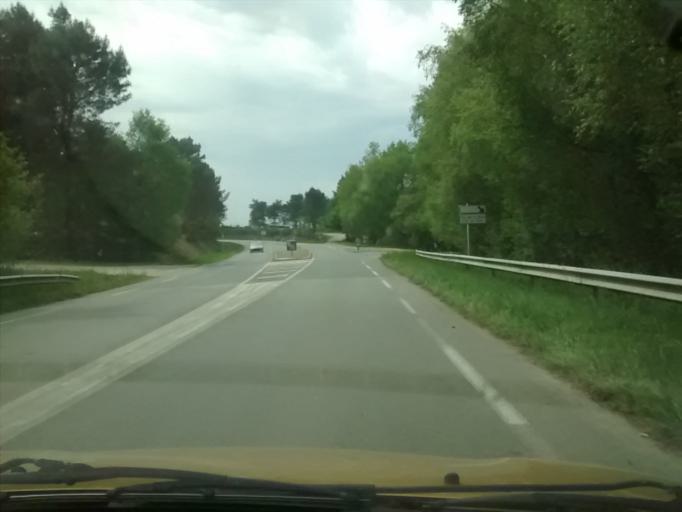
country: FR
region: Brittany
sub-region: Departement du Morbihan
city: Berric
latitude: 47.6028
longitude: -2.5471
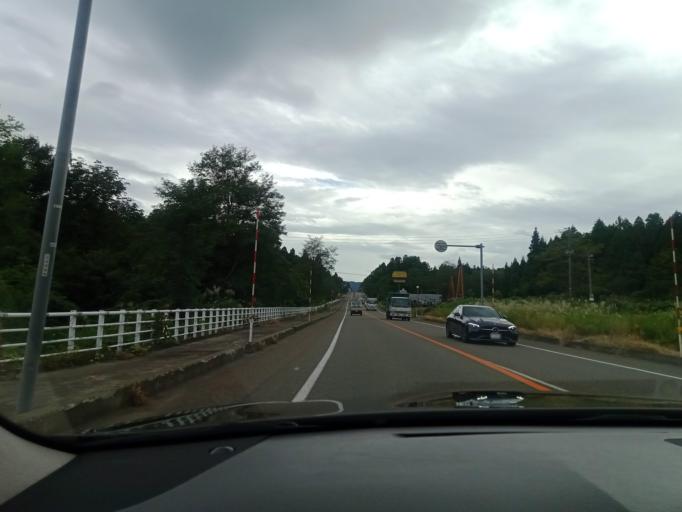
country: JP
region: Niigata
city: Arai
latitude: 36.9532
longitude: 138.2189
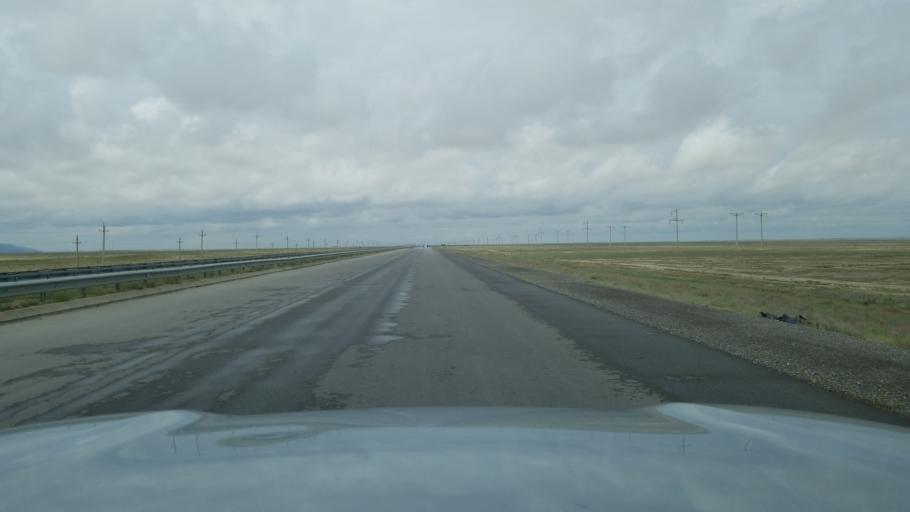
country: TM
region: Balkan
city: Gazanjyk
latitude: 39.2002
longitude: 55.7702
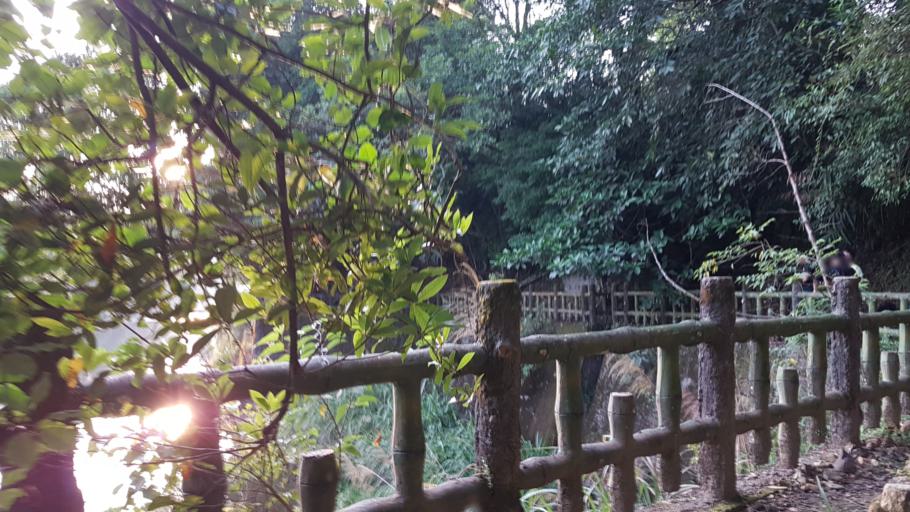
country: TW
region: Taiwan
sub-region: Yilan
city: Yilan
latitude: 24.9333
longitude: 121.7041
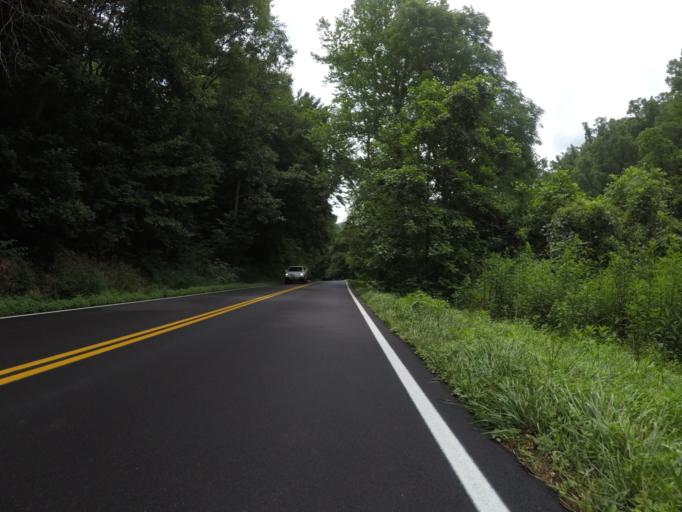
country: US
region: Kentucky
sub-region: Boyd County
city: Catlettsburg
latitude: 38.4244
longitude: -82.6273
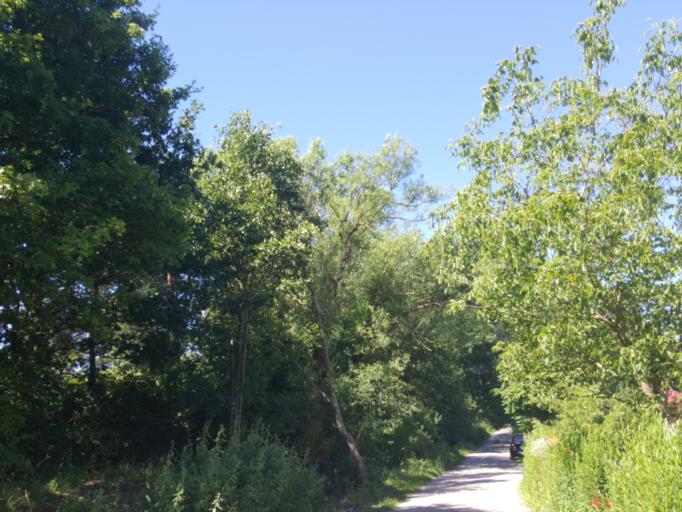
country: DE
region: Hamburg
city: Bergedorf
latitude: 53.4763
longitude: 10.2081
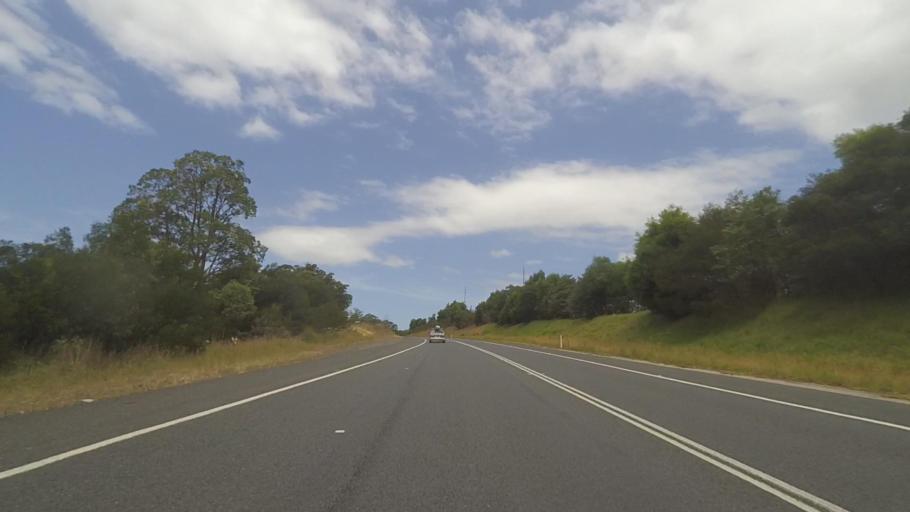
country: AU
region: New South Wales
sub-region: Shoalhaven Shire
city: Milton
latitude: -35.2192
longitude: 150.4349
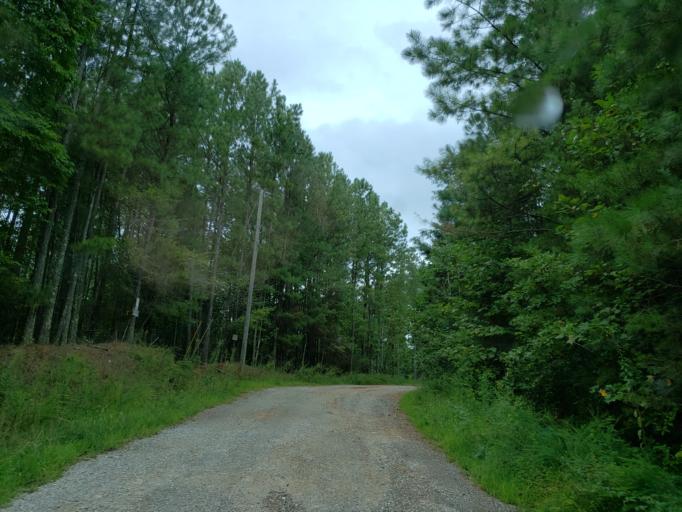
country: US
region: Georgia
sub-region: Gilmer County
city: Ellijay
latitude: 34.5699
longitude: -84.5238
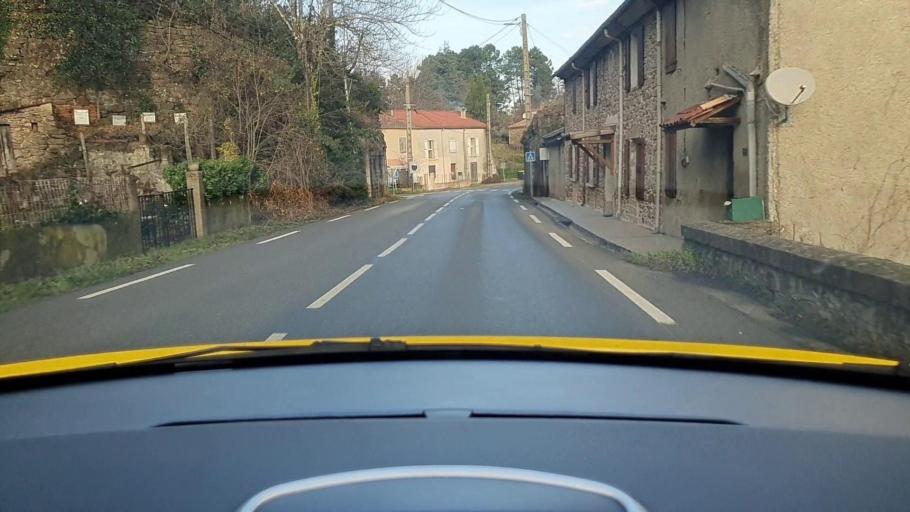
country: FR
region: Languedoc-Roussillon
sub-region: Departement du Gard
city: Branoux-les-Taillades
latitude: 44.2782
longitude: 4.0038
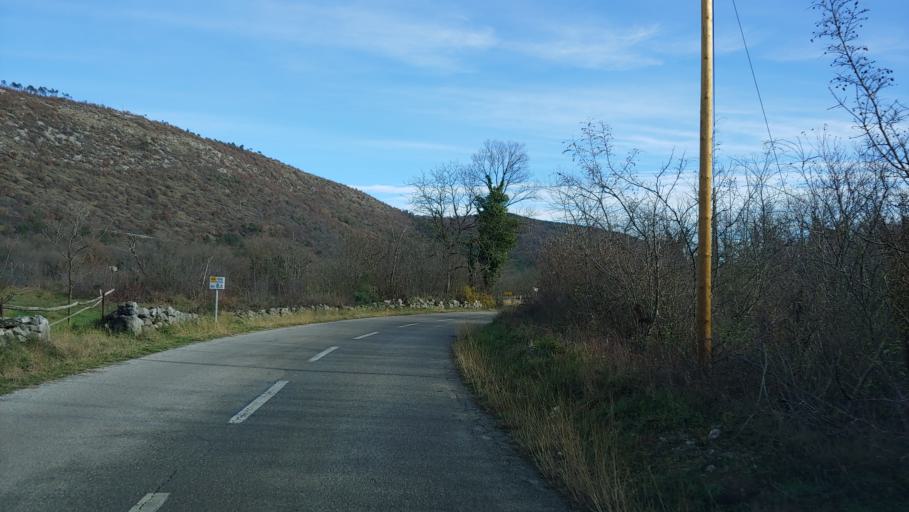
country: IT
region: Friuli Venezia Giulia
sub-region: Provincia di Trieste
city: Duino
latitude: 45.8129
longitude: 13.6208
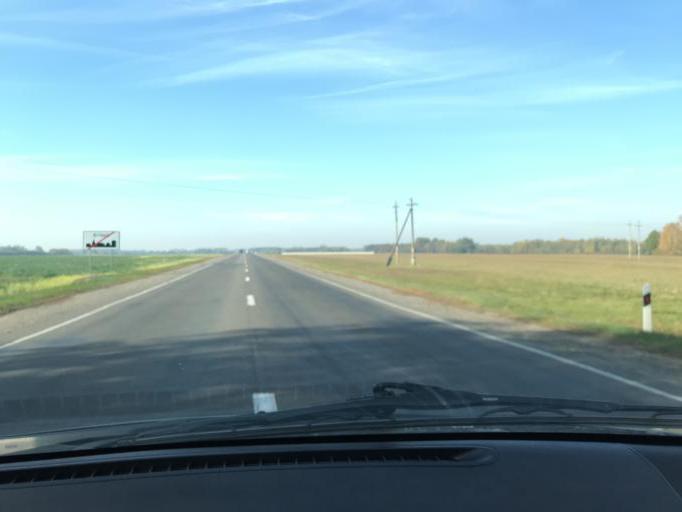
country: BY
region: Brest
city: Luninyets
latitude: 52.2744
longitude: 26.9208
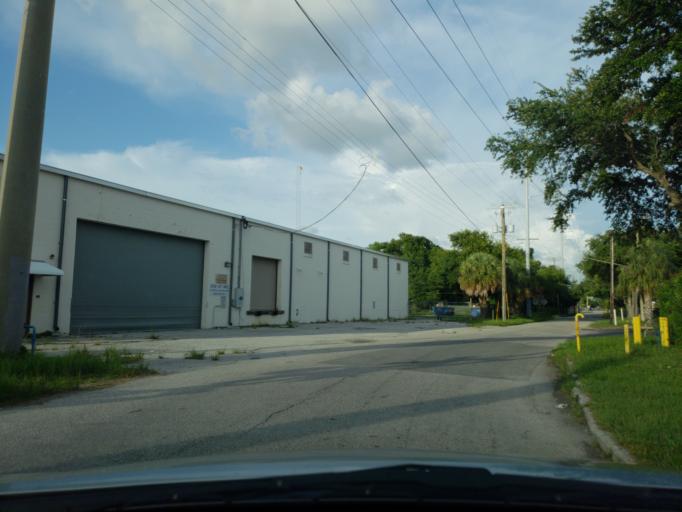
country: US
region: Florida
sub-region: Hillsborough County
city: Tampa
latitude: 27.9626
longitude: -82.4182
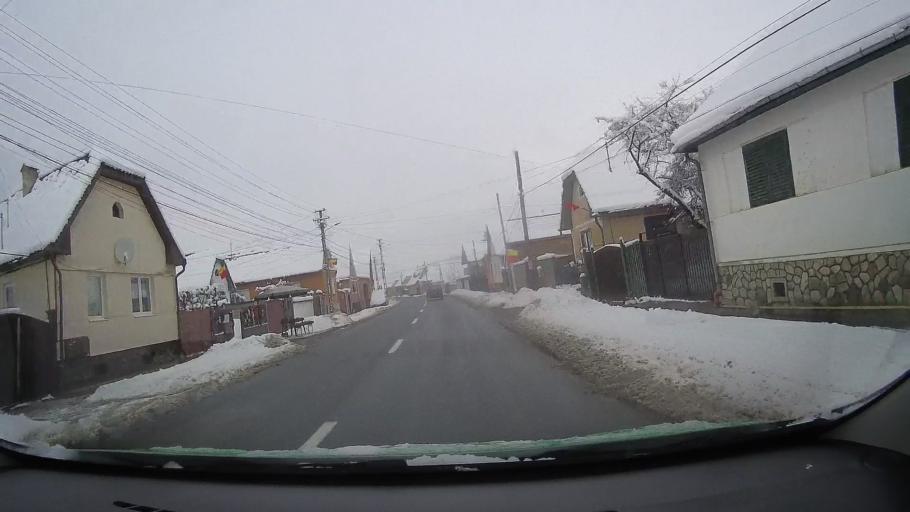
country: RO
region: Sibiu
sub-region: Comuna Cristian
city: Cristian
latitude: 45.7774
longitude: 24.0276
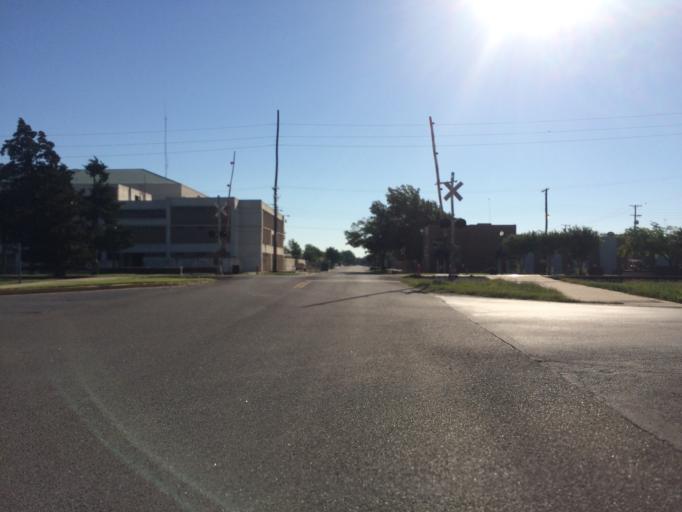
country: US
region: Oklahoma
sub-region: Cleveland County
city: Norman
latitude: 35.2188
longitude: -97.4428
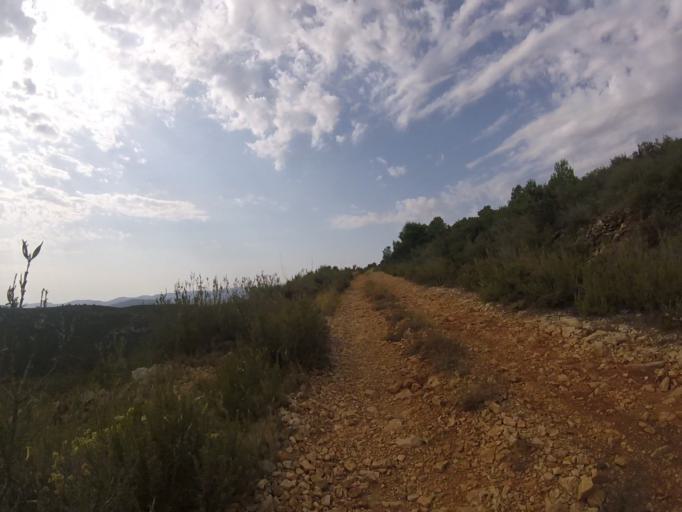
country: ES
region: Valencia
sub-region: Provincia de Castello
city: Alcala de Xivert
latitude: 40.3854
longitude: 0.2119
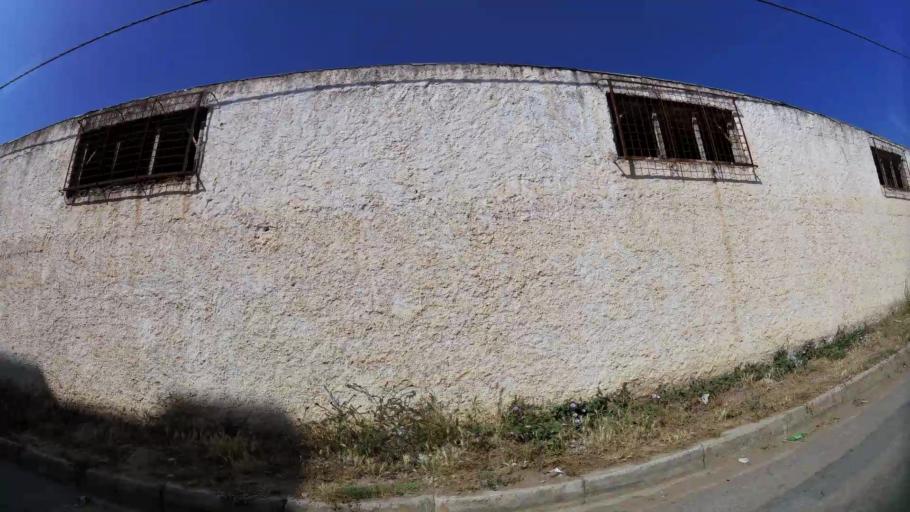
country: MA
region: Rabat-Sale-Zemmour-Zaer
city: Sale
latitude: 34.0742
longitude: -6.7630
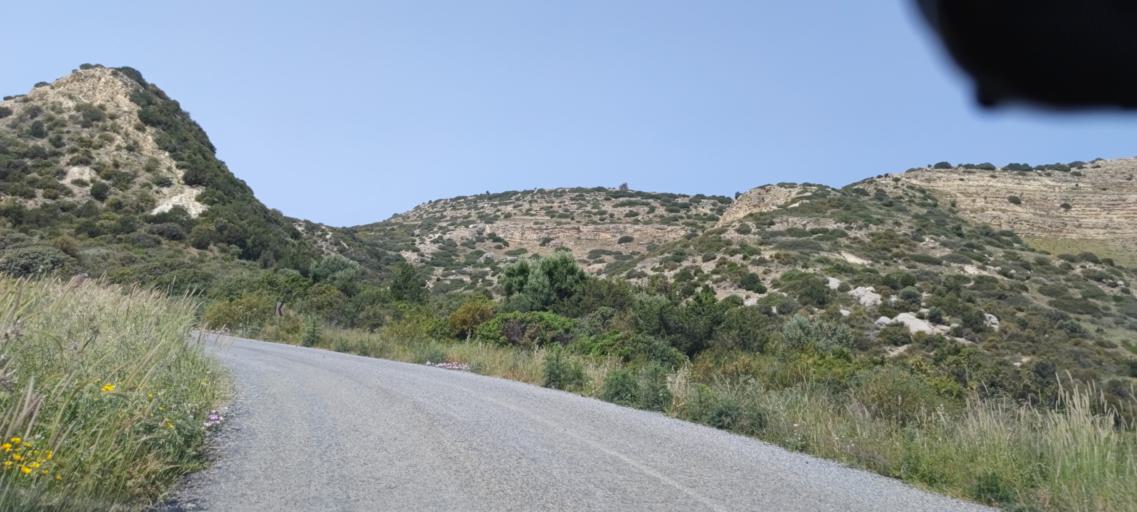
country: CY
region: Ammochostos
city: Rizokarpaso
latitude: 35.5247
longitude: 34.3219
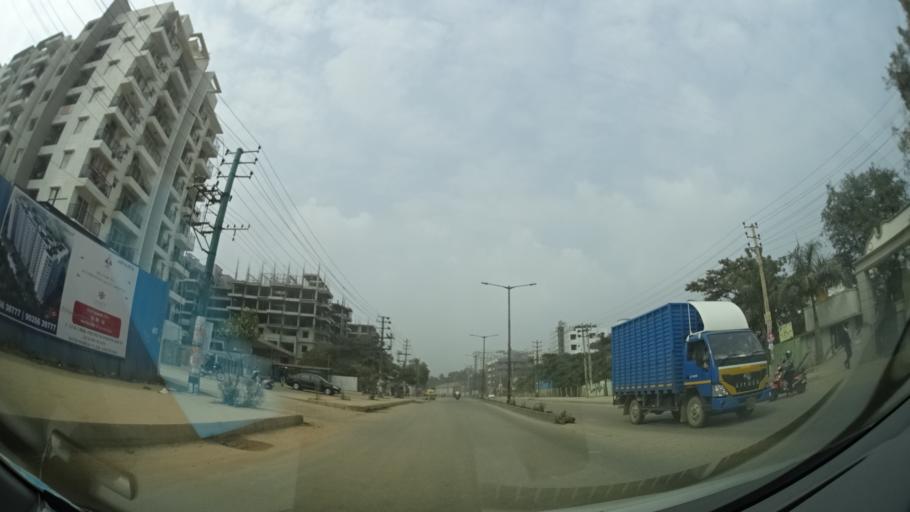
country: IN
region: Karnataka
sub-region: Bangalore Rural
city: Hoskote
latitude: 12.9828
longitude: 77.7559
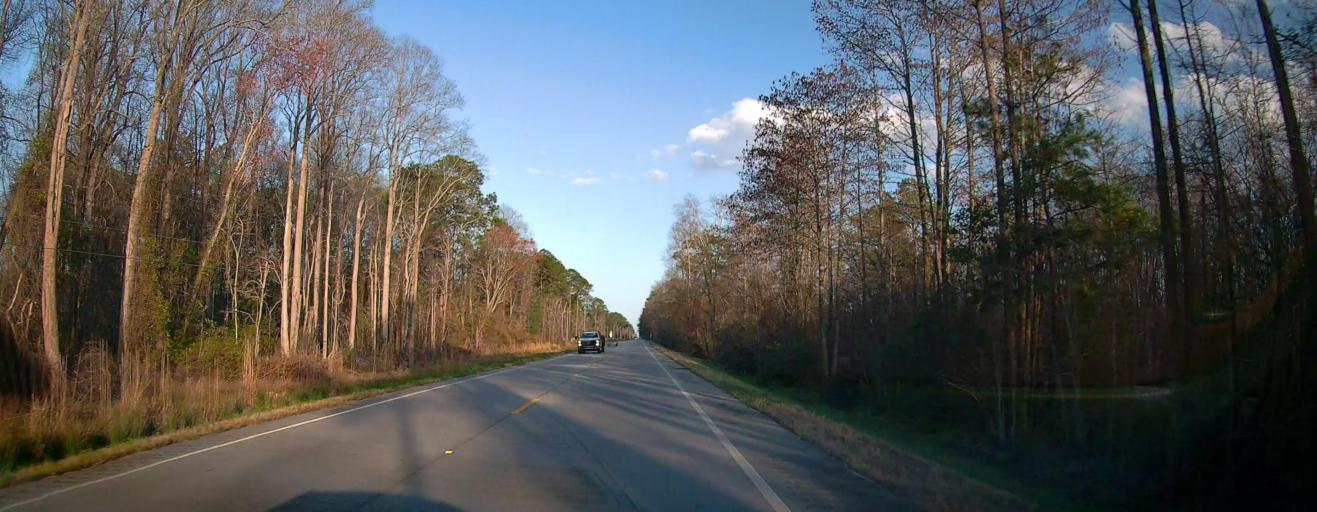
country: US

* * *

**Stated goal**:
Copy all of the records above line for line, leaving out the pictures.

**Solution to this exercise**:
country: FR
region: Brittany
sub-region: Departement du Morbihan
city: Berric
latitude: 47.6028
longitude: -2.5471
country: JP
region: Niigata
city: Arai
latitude: 36.9532
longitude: 138.2189
country: TM
region: Balkan
city: Gazanjyk
latitude: 39.2002
longitude: 55.7702
country: TW
region: Taiwan
sub-region: Yilan
city: Yilan
latitude: 24.9333
longitude: 121.7041
country: US
region: Kentucky
sub-region: Boyd County
city: Catlettsburg
latitude: 38.4244
longitude: -82.6273
country: DE
region: Hamburg
city: Bergedorf
latitude: 53.4763
longitude: 10.2081
country: AU
region: New South Wales
sub-region: Shoalhaven Shire
city: Milton
latitude: -35.2192
longitude: 150.4349
country: US
region: Georgia
sub-region: Gilmer County
city: Ellijay
latitude: 34.5699
longitude: -84.5238
country: FR
region: Languedoc-Roussillon
sub-region: Departement du Gard
city: Branoux-les-Taillades
latitude: 44.2782
longitude: 4.0038
country: IT
region: Friuli Venezia Giulia
sub-region: Provincia di Trieste
city: Duino
latitude: 45.8129
longitude: 13.6208
country: BY
region: Brest
city: Luninyets
latitude: 52.2744
longitude: 26.9208
country: US
region: Florida
sub-region: Hillsborough County
city: Tampa
latitude: 27.9626
longitude: -82.4182
country: RO
region: Sibiu
sub-region: Comuna Cristian
city: Cristian
latitude: 45.7774
longitude: 24.0276
country: US
region: Oklahoma
sub-region: Cleveland County
city: Norman
latitude: 35.2188
longitude: -97.4428
country: ES
region: Valencia
sub-region: Provincia de Castello
city: Alcala de Xivert
latitude: 40.3854
longitude: 0.2119
country: MA
region: Rabat-Sale-Zemmour-Zaer
city: Sale
latitude: 34.0742
longitude: -6.7630
country: CY
region: Ammochostos
city: Rizokarpaso
latitude: 35.5247
longitude: 34.3219
country: IN
region: Karnataka
sub-region: Bangalore Rural
city: Hoskote
latitude: 12.9828
longitude: 77.7559
country: US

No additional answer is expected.